[Entries from a dataset]
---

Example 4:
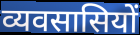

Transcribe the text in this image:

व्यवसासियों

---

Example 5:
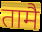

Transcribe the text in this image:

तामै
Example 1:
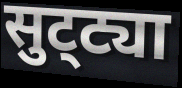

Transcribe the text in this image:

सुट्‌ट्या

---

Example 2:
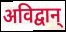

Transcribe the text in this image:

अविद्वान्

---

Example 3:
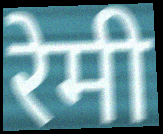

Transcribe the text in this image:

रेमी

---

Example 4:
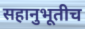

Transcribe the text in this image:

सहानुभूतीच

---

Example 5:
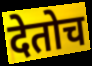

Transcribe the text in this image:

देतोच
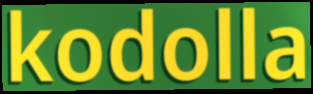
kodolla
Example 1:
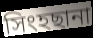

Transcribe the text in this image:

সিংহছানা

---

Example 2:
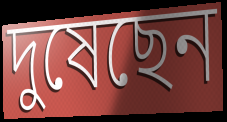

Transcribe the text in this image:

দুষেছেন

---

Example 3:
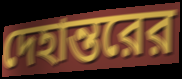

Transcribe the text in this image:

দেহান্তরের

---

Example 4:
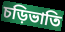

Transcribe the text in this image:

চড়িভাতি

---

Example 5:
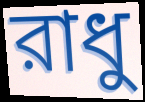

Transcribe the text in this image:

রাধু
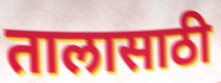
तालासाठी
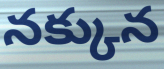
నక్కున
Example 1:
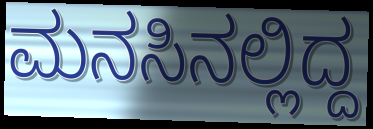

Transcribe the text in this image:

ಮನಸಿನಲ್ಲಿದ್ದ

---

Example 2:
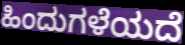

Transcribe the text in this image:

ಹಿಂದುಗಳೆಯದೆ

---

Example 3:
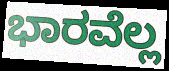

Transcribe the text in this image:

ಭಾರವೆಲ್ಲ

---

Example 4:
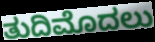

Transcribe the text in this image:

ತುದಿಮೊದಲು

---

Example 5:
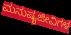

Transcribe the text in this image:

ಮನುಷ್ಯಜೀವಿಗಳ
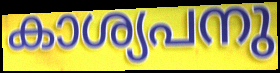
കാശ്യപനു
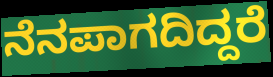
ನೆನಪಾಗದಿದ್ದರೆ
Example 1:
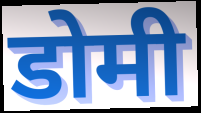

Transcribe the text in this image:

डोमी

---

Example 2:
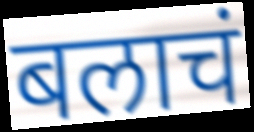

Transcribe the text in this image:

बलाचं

■ Objective: Format every line of the entries above as a JSON list of strings, with one string per line. Skip blank lines and leave out the pictures.

■ Result for this exercise:
[
  "---",
  "Example 4:",
  "Transcribe the text in this image:",
  "व्यवसासियों",
  "---",
  "Example 5:",
  "Transcribe the text in this image:",
  "तामै",
  "Example 1:",
  "Transcribe the text in this image:",
  "सुट्‌ट्या",
  "---",
  "Example 2:",
  "Transcribe the text in this image:",
  "अविद्वान्",
  "---",
  "Example 3:",
  "Transcribe the text in this image:",
  "रेमी",
  "---",
  "Example 4:",
  "Transcribe the text in this image:",
  "सहानुभूतीच",
  "---",
  "Example 5:",
  "Transcribe the text in this image:",
  "देतोच",
  "kodolla",
  "Example 1:",
  "Transcribe the text in this image:",
  "সিংহছানা",
  "---",
  "Example 2:",
  "Transcribe the text in this image:",
  "দুষেছেন",
  "---",
  "Example 3:",
  "Transcribe the text in this image:",
  "দেহান্তরের",
  "---",
  "Example 4:",
  "Transcribe the text in this image:",
  "চড়িভাতি",
  "---",
  "Example 5:",
  "Transcribe the text in this image:",
  "রাধু",
  "तालासाठी",
  "నక్కున",
  "Example 1:",
  "Transcribe the text in this image:",
  "ಮನಸಿನಲ್ಲಿದ್ದ",
  "---",
  "Example 2:",
  "Transcribe the text in this image:",
  "ಹಿಂದುಗಳೆಯದೆ",
  "---",
  "Example 3:",
  "Transcribe the text in this image:",
  "ಭಾರವೆಲ್ಲ",
  "---",
  "Example 4:",
  "Transcribe the text in this image:",
  "ತುದಿಮೊದಲು",
  "---",
  "Example 5:",
  "Transcribe the text in this image:",
  "ಮನುಷ್ಯಜೀವಿಗಳ",
  "കാശ്യപനു",
  "ನೆನಪಾಗದಿದ್ದರೆ",
  "Example 1:",
  "Transcribe the text in this image:",
  "डोमी",
  "---",
  "Example 2:",
  "Transcribe the text in this image:",
  "बलाचं"
]